William R. Kem, Ph.D.
Office: R5-226 Academic Research Bldg.
Publications: Search PubMed
Naturally occurring toxins possessing high affinity and selectivity for particular cell receptors are excellent molecular probes in biomedical research. My lab currently investigates marine toxins which affect cholinergic receptors and ion channels. We have found that manipulation of the structures of these substances can eliminate toxicity without abolishing therapeutically useful effects. Two types of toxin, currently the major projects of this laboratory, are briefly described below.
As a graduate student I discovered a toxin, anabaseine, which a marine worm uses to paralyze its prey. More recently, in a project with Drs. Meyer and Papke, we demonstrated that this bicyclic nicotinic alkaloid, when derivatized with an aromatic aldehyde, yields a compound which selectively stimulates alpha7 nicotinic receptors in the brain and enhances cognition. DMXBA (GTS-21) also displays neuroprotective activity and is much less toxic than nicotine. Phase I clinical tests of this compound were completed recently, and its utility for treating Alzheimer’s disease and schizophrenia will be assessed in the near future. Unlike the high affinity nicotinic receptors which drastically decrease in number as Alzheimer’s disease progresses, alpha 7 receptors are not greatly affected and therefore can continue to serve as a CNS drug target. We recently demonstrated that the primary metabolites of GTS-21 are even more potent alpha7 agonists than the parent compound and can serve as models for design of even more optimized drug candidates.
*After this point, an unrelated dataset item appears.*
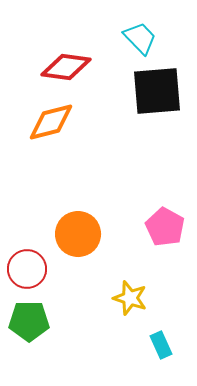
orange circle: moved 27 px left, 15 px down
We are also investigating peptide toxins which potently block sodium and potassium channels. For example, a 35-residue sea anemone toxin, ShK, was synthesized by solid-phase methods. The K channel binding domain of ShK, identified using an “alanine scan”, only contains 5 key amino acid sidechains. The most important are Arg 11, Lys 22 and Tyr 23. An ShK analog in which the Lys 22 sidechain is shortened possesses superior selectivity for the Kv 1.3 channel which is uniquely expressed in the T-lymphocyte cell membrane. Blockade of this channel inhibits activation of T-lymphocytes by mitogens and antigens. Thus, ShK toxin analogs as well as peptide-mimetic molecules of ShK may become useful drugs for preventing immune rejection of transplanted organs and for treating autoimmune disorders. In addition to these two projects we continue to isolate and characterize new toxins to serve as neurobiological probes and molecular models for drug design.